Monitoring Maintenance Tasks in AlwaysOn Clusters

availability-groupsmaintenancemonitoring

I have an environment with multiple AGs on a single server and they encounter a split situation in which some end up on one node and some end up on the other node (in a failover event, perhaps). When maintenance tasks (the basic gamut of reindexing, update, etc.) execute on these nodes, they will only effectively perform operations on databases which are read_write on the primary side of their respective AGs. This causes the job to fail since the databases are read_only on the secondaries. Therefore, in a split AG situation, both nodes will always show failed maintenance in the job history.

Needless to say, it is difficult to monitor these clusters. I have proposed two possible solutions to management. We either script the maintenance tasks using DBCC commands for the individual databases based on their updateability properties, or we simply limit ourselves to one AG per server. They don't like either solution.
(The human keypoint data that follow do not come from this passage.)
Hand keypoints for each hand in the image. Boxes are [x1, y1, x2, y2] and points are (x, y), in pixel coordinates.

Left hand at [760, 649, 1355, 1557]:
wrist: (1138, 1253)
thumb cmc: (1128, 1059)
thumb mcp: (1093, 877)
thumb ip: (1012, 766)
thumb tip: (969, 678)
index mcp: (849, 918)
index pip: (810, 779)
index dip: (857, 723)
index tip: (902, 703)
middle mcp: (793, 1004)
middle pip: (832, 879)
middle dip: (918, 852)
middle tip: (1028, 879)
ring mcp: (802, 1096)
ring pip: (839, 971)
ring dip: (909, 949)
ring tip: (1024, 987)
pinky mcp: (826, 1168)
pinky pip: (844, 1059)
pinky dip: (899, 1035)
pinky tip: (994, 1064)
Does anyone know of a way I can keep the built-in SQL Server maintenance tasks and have them target only the primary databases?

Best Answer

SQL Server Maintenance Plans do not have in-built functionality to detect the AG replica state for a particular DB and act accordingly. To do this, you must implement custom functionality.

Depending on how you're implementing your maintenance tasks, there are a few options for this.

Option #1:

If you're using SQL Maintenance Plans, then create one set of maintenance plans per availability group and target only the DBs in that group. Remove the schedules for these plans and then create a SQL Agent job that runs on the schedule you want. Have that Agent job check sys.dm_hadr_availability_replica_states to confirm the AG in question is in the primary state and if so, execute the appropriate Agent jobs to run the maintenance plan tasks.

Option #2:

If you're using SQL Agent jobs with T-SQL scripts to perform your maintenance tasks, add in some logic to your scripts to check sys.dm_hadr_database_replica_states prior to executing to validate that the database in question is indeed the primary.

Option #3:

Redesign your maintenance processes to utilise Ola Hallengren's excellent maintenance solution. This has the logic for handling Availability Groups already built in, so this saves you time in designing, testing and deploying a solution yourself. You simply deploy an identical set of Agent jobs to run the stored procedures on every replica. They will all execute, but only the ones you want to perform any work will do so.

Notes:

  • Some tasks in Ola's solution run on all replicas all the time, such as Integrity Checks and server-level maintenance (log cycling etc). These should be run on all replicas (yes, even integrity checks), so you shouldn't be concerned about this.
  • Ola's solution checks the preferred backup replica using sys.fn_hadr_backup_is_preferred_replica before backing up, so make sure your backup preferences are correctly set on your AGs.
  • Maintenance Plans, in general, are not recommended by most DBAs because of the inflexibility they often impose. T-SQL or PowerShell based solutions are usually preferred as they're much more robust.
  • Options #2 and #3 are essentially the same, but option #3 means someone else has done the hard work for you. Additionally, the widespread use of this solution means there is lots of help and advice in the SQL community if you run into issues.

Any of these options should be deployed in a fashion where the same jobs are deployed on all replicas and run at the same time. The only differences being that some tasks are only performed on the primary replica, while others just run the job and exit quietly performing no work because of the replica state.

Your management team may not like the idea of refactoring the current maintenance processes, but the reality is they have to if they want to automate this to handle failover, otherwise, the maintenance tasks have to be managed manually post-failover.